The parties could have contemplated the forecast of force majeure in the contract or not:
In one hand, the parties can contemplate in the contract how to act in case of force majeure, and it will simply have to be executed, recording the suspension or resolution (as agreed) of the contract.
In the same way, the parties may exclude the effect of exoneration of force majeure (art. 1105 Civil Code).
In the other hand, if force majeure is not expressly agreed in the contract itself,
and always analyzing case by case, there are two ways to resolve the situation:
I.- One could resort to the action “rebus sic stantibus”.
It is an equity rule that indicates that, if the circumstances that formed the basis of the contract have changed in an extraordinary and unpredictable way during its execution, so that it has become excessively burdensome for one of the parties or the conclusion of the contract has been frustrated, it is not reasonable to require the contractor to remain subject to the contract, for which the party can ask the judge to reestablish obligations to balance them.
This clause is only applicable to long-term or successive contracts and to deferred execution, and the following circumstances must be present:
- Extraordinary alteration of the circumstances at the time of fulfilling the contract in relation to those present at the time of its conclusion.
- An exorbitant disproportion between the provisions of the contracting parties that truly collapse the contract by annihilation of the balance of benefits.
- That all this happens due to the occurrence of radically unpredictable circumstances.
II.- The other possibility is to make use of the action provided in art. 1105 Civil Code, named as “the unenforceability of contractual provisions in the face of the survived alteration of the circumstances”.
When the contract is synalagmatic – a contract in which each party to the contract is bound to provide something to the other party – and as a result of a case of force majeure it is impossible to fulfill the provision due, the parties are not liable to each other.

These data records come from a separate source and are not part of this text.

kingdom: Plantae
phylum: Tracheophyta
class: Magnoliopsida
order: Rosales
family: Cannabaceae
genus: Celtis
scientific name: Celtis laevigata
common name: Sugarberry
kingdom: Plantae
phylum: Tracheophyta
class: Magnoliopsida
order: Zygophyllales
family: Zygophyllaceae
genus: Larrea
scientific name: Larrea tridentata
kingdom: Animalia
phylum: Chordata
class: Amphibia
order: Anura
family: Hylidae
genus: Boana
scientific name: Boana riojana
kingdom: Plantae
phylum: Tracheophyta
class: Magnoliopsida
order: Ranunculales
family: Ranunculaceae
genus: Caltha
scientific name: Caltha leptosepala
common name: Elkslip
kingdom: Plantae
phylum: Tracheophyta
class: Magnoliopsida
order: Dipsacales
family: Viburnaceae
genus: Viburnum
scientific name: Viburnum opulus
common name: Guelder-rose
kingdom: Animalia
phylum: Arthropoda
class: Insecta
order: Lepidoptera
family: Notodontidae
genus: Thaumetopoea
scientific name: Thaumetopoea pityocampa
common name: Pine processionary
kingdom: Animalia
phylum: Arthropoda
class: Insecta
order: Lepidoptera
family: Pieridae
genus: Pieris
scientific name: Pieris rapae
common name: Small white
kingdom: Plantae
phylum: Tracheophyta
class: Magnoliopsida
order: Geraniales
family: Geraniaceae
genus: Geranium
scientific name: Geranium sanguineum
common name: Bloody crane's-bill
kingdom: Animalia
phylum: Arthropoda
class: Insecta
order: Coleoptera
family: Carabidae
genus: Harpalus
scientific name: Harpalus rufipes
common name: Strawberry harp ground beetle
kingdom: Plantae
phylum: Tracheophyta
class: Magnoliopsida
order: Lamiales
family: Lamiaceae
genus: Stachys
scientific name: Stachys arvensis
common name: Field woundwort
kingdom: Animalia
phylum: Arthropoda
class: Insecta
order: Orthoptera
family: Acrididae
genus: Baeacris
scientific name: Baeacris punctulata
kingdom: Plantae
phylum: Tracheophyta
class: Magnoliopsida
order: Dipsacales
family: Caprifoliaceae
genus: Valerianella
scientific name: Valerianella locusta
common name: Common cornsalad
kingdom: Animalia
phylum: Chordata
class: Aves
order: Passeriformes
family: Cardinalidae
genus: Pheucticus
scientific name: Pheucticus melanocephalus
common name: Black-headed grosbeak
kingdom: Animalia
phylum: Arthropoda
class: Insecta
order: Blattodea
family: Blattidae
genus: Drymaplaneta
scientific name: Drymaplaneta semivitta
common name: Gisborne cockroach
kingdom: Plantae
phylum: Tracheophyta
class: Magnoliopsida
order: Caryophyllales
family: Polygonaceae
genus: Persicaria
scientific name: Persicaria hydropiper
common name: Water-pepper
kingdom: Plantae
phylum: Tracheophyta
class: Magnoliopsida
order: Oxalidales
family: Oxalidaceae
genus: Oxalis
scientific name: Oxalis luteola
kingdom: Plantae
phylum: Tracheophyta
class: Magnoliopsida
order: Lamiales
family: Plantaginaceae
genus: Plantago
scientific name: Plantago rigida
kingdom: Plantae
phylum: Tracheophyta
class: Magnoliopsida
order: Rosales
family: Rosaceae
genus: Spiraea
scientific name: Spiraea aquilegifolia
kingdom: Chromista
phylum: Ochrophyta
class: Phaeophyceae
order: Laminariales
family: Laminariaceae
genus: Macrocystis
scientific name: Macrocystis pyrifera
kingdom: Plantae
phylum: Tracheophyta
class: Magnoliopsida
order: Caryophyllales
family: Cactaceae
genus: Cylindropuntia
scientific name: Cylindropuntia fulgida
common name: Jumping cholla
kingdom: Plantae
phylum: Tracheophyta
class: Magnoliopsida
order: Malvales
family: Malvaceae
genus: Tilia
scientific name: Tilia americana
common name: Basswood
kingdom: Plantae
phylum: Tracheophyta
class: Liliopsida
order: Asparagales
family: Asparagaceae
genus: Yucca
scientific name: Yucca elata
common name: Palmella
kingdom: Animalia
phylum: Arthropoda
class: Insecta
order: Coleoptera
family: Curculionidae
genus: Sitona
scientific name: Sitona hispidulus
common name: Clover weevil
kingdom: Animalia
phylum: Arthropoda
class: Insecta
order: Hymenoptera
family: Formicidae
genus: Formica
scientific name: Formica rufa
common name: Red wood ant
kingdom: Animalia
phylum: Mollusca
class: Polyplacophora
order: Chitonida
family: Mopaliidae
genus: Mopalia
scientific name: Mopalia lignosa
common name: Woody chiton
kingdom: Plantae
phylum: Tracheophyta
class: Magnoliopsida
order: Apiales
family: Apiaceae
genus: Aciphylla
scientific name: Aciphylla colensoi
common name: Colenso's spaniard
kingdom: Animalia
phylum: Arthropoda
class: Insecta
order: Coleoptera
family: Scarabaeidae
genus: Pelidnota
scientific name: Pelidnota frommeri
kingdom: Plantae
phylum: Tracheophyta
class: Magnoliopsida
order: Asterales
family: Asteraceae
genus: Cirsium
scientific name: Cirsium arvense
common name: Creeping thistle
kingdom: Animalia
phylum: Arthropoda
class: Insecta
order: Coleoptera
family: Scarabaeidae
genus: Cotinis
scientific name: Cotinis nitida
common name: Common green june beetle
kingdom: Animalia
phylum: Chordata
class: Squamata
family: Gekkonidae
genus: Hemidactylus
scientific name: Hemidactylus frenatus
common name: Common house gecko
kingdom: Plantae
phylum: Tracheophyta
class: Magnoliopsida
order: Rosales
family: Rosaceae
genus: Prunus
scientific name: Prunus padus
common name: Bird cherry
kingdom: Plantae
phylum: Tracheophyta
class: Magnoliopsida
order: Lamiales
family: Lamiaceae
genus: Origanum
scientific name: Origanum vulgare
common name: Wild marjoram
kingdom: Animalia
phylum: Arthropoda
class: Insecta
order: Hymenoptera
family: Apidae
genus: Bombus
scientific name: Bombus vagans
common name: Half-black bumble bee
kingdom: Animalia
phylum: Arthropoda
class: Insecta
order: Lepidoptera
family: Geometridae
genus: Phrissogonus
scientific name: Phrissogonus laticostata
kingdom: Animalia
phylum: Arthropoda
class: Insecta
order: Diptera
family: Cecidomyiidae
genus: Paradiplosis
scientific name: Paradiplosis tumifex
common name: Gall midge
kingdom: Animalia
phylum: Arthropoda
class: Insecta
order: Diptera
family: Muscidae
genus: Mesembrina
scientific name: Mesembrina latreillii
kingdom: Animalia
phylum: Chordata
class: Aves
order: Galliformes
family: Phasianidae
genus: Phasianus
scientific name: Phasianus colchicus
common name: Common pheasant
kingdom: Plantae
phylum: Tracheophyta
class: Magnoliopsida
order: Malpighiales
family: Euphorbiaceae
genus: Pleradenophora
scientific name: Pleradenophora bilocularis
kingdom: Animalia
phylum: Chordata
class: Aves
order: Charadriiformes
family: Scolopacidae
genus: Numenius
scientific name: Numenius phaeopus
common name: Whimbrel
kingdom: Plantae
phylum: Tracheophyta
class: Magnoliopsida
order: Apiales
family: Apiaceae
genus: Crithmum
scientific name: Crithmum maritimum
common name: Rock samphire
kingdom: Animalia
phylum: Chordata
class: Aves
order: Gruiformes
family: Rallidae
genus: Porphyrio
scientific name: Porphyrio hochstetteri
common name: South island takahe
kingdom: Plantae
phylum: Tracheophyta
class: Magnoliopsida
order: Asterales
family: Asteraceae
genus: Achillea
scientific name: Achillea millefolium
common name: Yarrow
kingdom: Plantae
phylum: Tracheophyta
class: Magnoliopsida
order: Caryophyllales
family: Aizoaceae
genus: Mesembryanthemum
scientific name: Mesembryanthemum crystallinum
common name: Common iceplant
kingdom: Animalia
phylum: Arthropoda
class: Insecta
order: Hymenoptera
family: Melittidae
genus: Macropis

At the same time, the parties of the contract must return the consideration that has been paid by the other (art. 1124 Civil Code). The Supreme Court has indicated so in Judgment 744/2014, of December 22nd:
“Therefore, for whatever reason, the definitive breach […] may give rise to the contractual resolution provided for in article 1124 of the Civil Code when it comes to bilateral obligations […] Hence, even when the debtor could be exonerated of liability derived from a breach -by fortuitous event or force majeure- in any case, compliance with the sales contract would be substantially altered, with a great negative effect for the buyer that is such a notable delay in delivery, which undoubtedly must allow you to demand restitution of the part of the price paid and renounce to the delivery of the property. "
In short, it will have to be analyzed on a case-by-case basis, and contract by contract. It is clear that the declaration of the state of alarm in Spain may be alleged by one of the contracting parties as a ground of force majeure, but for it to be effectively determined as a ground of force majeure by the Spanish Courts, a thorough analysis of the characteristics must be carried out.
The characteristics of the good or service subject to the contract shall be analysed, and in particular, the exact moment when the contracting party suspends, resolves or terminates the contract, all in relation to the state of alarm, the declaration of pandemic by the WHO, or the consequences or limitations on the activity that COVID-19 will entail in the coming months.